Foster soon encountered the inner shells of racism in Los Angeles. For although he could find hotel rooms in California, unlike in the Jim Crow South, Foster was barred from living in nice neighborhoods by racially restrictive covenants. Although in Louisiana he could only have become a country doctor, catering to poor Black families and being paid in goats and grain, now his surgical career faced obstacles from Los Angeles residents. At first, Foster collected urine for an insurance company, a task insultingly below his station. Then hospitals denied him admitting privileges because of his skin color, making it difficult to retain patients. And when at last his surgical skills were respected throughout the city, with dozens of women queuing outside his door, his white colleagues planned excursions to casinos that barred Black people. It seems that no matter how tirelessly Foster advanced his career, society never let him forget his Blackness.
Nevertheless, Foster triumphed over white expectations, earning enough money to support his family, throw glittering birthday bashes, and serve as the inspiration for the hit song “Hide Nor Hair.” George Starling was not as fortunate. His story of hard work and wasted talent confirms my bleak perception of the American dream.
In the words of James Baldwin, the American dream was created by the white man at the expense of the Black man. As long as Black families like Foster’s are barred from affordable neighborhoods, there are more homes for middle-class white families; as long as Gladney is limited to cleaning houses, there are more secretarial jobs with pensions for white women. I’m not surprised, then, that the American dream was useless for George Starling, a dark-skinned teenager in Eustis, Florida, yearning to leave the rigid caste system. He was a sharp young man, having graduated valedictorian of Curtwright High School and enrolling at a mechanical college. One summer, he even led a strike in the Eustis citrus orchards, forcing a wage increase for the poor Black pickers on his team. This talent and initiative would predict a bright future for a white boy. Starling had to quit college, though: too expensive. When he moved to New York, finding a job on the railroad and excelling there, he couldn’t get promoted: too Black. You could say that Starling was too Black for the American Dream. He died a “black death,” as Rachel Kaadzi Ghansah has written, “a slow death, the accumulation of insults, injury, neglect, second-rate health care … [and] no time to sigh.”
Starling’s story shares a common thread with millions of other Black migrants. All of them “[defied] the gravitational pull of their own solar systems,” leaving behind generations of family members and friends in the South. All of them sought the warmth of a faraway sun, one that would nurture them with freedom and opportunity.
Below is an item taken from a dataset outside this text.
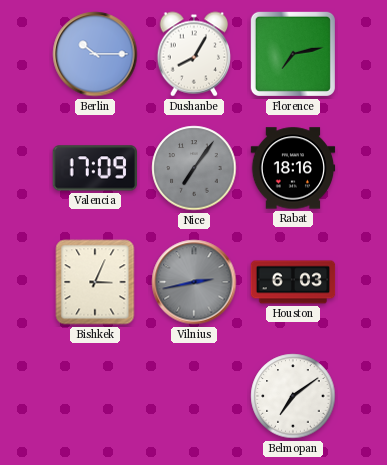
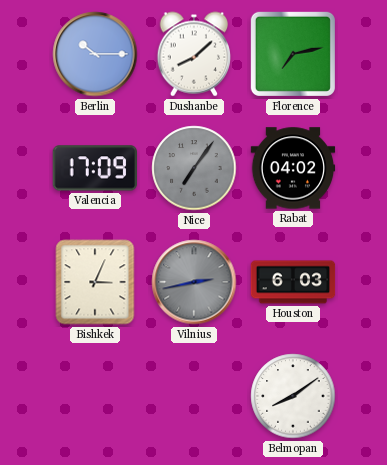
Dushanbe: 8:05 -> 8:08
Rabat: 18:16 -> 04:02
Belmopan: 7:09 -> 8:09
And once they arrived in the North, clutching tickets they had purchased in the dead of night, clasping the hands of young children and peering through the windows at the bustling train station, all of them found the sun colder than expected. It turned out in these “free” markets that people with white skin systematically denied clean neighborhoods, low-interest loans, health care, and high-paying jobs to people with Black skin. The federal government failed to outlaw restrictive covenants; it failed to enforce the Civil Rights Act. It failed and failed and failed until millions of Black people lived in poverty. Therefore, Wilkerson teaches us that our government must actively regulate the economy to ensure dignity for the descendants of the Great Migration.